Document extract -

Rambling Thoughts Re RVX AGM Agenda June 21 2022

 

RVX AGM June 10 2022

 

I offer a few rambling thoughts after reviewing the AGM meeting documents. Bolding, underlining and quotes are my additions.

 

The one positive aspect is that compensation has shifted more toward share-based rewards in lieu of limited funds to pay salaries. This is largely a function of the business side of RVX being unable to provide sufficient financing.

 

That being said compensation has been adjusted upwards based on the Mercer Consulting benchmarking study conducted a couple of years ago. Mercer has not been used recently.

 

In terms of the new 5-person BOD, while it may meet the “letter of the law” technically as having enough independent directors I do not believe it meets the “spirit of the law and good corporate governance”. It remains a tight group of club members and will not do justice to the broad base of shareholder at large. This board should have at least 7 members with a very heavy representation of biotech financing expertise.

 

I am not an accountant, lawyer, nor do I have training in corporate governance skills but my impression is that the document is designed to meet the “letter of the law” but when you read the details it does “not meet the spirit of the law and good governance IMHO”.

 

P34/31

Performance Graph

The following graph illustrates the cumulative total Shareholder return of a $100 investment in the Corporation’s Common Shares, compared with the cumulative total return of the S&P/TSX Composite Index. The time frame selected for the following performance graph is the Corporation’s last five fiscal years (beginning on May 1, 2017 through to December 31, 2021).

 

The graph shows that;

  • A $100 dollar investment in RVX on May 1 2017 has a value of roughly $30 on Dec 31, 2021.

And

  • An investment in the S&P/TSX Composite index of $100 in the same period had a value of roughly $140 on Dec 31, 2021.

 

The trend shown by the above performance graph does not directly correlate to the compensation received by the NEOs. The market price of the Corporation’s Common Shares has been extremely volatile over the last five fiscal years. Over the same period of time, NEOs’ base salaries have been increased modestly annually (and any salary increases have been settled in RSUs). NEOs’ STIP and LTIP awards (whether or not actually received by the NEOs in a particular period, as described further herein) have fluctuated significantly over the last five fiscal years, but the fluctuations have been based on individual and corporate performance, not the market price of the Common Shares.

 

The factors considered by the Corporation’s Compensation and HR Committee and Board in determining compensation matters, such as individual and corporate performance and demand for skilled professionals, do not necessarily correlate to the market price of the Common Shares.

  • i.e. compensation is not based on value creation

 

The cumulative Shareholder return realized on the Common Shares is affected by a number of different factors, including company performance, regional and global economic conditions, the performance of the global financial markets generally and other factors, some of which are discussed under the heading “Risk Factors” in the Corporation’s Annual Information Form dated March 31, 2022, which is available on the Corporation’s website and has been filed on and is accessible through SEDAR at www.sedar.com. Many of these factors are outside of the control of the Corporation.

  • i.e. We can find any excuse other than business incompetence to explain why we say but don’t execute using Management by Objectives.

Stored items

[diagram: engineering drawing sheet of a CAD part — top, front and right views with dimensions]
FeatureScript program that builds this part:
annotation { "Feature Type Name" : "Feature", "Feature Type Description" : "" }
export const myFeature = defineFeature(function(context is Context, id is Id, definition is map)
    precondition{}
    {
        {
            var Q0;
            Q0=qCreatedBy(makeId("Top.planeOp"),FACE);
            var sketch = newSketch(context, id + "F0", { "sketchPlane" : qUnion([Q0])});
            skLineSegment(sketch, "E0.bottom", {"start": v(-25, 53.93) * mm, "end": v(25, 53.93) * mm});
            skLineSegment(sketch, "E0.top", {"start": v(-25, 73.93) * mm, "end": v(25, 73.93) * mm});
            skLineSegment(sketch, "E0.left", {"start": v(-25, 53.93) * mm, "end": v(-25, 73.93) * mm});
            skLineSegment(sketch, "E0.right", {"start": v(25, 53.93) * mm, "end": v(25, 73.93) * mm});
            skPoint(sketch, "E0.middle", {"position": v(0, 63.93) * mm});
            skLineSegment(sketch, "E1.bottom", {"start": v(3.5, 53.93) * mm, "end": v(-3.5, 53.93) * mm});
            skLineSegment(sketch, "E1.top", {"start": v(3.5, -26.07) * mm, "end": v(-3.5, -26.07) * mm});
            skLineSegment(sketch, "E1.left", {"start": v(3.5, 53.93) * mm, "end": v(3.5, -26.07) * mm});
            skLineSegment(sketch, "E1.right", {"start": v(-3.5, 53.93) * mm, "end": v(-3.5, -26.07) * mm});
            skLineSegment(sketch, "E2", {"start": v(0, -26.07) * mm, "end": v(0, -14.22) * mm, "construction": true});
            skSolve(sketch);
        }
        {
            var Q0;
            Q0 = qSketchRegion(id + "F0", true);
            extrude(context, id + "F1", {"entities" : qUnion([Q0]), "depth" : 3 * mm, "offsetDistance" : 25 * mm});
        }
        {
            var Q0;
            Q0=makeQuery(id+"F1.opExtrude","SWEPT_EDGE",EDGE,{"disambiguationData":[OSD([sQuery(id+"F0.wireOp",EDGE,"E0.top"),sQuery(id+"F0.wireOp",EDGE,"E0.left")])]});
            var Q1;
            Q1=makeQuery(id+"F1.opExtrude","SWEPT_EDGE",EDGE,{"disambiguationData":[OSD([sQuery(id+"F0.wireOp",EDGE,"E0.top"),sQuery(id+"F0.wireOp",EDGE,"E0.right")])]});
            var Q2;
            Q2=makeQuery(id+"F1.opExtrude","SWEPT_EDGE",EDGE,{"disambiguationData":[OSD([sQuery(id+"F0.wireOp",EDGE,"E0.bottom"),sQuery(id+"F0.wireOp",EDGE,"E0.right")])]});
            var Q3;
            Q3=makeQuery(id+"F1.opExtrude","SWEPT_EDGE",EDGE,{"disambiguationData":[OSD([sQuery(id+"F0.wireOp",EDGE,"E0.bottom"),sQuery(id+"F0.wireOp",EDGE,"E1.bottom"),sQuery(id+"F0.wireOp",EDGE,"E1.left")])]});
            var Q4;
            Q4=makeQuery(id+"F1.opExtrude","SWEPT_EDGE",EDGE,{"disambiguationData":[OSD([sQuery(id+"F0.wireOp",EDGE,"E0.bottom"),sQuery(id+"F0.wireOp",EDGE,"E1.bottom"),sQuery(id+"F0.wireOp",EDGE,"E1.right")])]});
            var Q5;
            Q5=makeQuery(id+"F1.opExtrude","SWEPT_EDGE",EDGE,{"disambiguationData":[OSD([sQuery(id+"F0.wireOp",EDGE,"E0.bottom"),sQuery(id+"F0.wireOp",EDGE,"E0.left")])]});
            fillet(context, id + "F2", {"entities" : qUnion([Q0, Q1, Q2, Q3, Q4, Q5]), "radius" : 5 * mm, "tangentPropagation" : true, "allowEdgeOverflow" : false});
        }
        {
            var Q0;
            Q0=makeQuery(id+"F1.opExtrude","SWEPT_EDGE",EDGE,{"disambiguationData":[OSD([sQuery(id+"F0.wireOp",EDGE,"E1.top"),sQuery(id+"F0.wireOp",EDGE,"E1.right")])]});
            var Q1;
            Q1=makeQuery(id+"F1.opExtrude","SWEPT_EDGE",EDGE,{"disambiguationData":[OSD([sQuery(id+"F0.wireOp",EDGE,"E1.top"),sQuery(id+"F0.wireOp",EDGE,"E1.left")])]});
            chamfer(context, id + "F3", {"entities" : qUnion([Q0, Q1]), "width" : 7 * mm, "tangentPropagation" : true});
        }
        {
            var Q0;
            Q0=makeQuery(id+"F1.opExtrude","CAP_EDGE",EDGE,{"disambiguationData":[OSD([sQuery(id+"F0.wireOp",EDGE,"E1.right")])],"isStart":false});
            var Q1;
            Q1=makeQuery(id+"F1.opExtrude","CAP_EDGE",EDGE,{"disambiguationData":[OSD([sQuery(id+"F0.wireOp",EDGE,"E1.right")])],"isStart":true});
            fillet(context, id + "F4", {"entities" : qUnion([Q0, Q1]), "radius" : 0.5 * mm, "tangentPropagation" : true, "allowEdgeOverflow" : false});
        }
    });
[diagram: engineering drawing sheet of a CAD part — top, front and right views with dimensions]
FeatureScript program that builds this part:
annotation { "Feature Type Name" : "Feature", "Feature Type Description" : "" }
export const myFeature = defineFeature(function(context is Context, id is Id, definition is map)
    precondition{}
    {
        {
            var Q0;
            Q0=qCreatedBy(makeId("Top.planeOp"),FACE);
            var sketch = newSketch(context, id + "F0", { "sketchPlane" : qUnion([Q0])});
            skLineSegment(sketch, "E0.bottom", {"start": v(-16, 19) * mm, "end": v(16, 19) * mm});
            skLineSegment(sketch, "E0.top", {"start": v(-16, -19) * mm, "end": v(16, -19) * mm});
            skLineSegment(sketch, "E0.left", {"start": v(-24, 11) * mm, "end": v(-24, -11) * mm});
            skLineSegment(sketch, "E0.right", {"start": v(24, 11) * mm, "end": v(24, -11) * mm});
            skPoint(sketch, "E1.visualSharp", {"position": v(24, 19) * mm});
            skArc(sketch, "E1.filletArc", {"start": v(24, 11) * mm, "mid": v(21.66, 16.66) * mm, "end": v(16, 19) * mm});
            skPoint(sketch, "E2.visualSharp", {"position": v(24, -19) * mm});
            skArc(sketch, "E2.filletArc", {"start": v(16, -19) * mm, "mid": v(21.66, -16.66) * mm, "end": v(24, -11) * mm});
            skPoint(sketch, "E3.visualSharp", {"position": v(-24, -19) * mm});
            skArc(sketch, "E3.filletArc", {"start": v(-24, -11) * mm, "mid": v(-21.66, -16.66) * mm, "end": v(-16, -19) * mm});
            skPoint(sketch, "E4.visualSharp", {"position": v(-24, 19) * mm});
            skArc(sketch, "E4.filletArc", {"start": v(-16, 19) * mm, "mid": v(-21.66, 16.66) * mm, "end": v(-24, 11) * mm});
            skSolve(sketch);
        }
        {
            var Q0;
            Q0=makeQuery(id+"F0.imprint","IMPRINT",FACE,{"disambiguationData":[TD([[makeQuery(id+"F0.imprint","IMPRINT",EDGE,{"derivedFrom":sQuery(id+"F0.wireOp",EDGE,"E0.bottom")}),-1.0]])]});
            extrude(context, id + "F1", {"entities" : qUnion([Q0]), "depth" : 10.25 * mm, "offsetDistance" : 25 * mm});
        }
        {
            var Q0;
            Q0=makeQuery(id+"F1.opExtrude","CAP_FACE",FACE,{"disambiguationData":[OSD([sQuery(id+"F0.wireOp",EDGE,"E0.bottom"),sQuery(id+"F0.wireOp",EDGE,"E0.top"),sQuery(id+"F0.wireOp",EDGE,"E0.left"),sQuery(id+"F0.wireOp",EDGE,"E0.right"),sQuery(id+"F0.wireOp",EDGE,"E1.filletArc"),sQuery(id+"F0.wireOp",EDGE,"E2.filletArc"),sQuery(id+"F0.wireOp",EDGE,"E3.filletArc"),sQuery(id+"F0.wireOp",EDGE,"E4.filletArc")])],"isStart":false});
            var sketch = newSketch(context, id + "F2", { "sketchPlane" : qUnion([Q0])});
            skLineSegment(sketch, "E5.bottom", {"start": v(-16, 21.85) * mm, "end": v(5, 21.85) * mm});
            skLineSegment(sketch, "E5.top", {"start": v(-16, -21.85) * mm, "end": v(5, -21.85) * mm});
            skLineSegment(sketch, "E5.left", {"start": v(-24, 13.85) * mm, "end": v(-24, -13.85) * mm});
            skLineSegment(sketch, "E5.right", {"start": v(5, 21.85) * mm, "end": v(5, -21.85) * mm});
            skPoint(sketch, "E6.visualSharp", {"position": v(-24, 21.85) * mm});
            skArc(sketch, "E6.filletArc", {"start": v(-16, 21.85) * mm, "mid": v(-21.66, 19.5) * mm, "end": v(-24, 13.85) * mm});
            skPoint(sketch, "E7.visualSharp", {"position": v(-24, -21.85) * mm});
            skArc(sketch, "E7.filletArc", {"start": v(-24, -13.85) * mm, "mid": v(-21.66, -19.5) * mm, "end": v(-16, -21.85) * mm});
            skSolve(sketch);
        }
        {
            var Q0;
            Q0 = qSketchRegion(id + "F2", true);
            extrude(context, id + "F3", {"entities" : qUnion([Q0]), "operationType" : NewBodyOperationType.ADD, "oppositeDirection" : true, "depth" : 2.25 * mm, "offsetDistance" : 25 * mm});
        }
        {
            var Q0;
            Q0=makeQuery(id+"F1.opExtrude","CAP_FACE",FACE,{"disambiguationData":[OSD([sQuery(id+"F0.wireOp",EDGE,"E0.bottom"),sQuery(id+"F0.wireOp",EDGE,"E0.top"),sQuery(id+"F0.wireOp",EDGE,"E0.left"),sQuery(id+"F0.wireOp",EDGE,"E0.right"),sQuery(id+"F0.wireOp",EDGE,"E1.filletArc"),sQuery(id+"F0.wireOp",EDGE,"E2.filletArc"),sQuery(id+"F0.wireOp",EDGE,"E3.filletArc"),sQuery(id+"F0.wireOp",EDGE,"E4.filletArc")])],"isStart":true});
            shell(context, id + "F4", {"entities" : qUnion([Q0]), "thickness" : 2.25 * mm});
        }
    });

Required tasks -
a) Reproduce everything in the RVX AGM commentary from "The cumulative Shareholder" down to "Management by Objectives.".
b) Answer these questions from the RVX AGM commentary.
(i) What minimum number of board members does the writer say the board should have?
(ii) Roughly what was a $100 investment in RVX made on May 1, 2017 worth on Dec 31, 2021?
(iii) What is the date of the Corporation's Annual Information Form?
Rely on the RVX AGM commentary alone.

Responses per task -
a)
The cumulative Shareholder return realized on the Common Shares is affected by a number of different factors, including company performance, regional and global economic conditions, the performance of the global financial markets generally and other factors, some of which are discussed under the heading “Risk Factors” in the Corporation’s Annual Information Form dated March 31, 2022, which is available on the Corporation’s website and has been filed on and is accessible through SEDAR at www.sedar.com. Many of these factors are outside of the control of the Corporation.

  • i.e. We can find any excuse other than business incompetence to explain why we say but don’t execute using Management by Objectives.

b)
(i) At least 7 members.
(ii) Roughly $30.
(iii) March 31, 2022.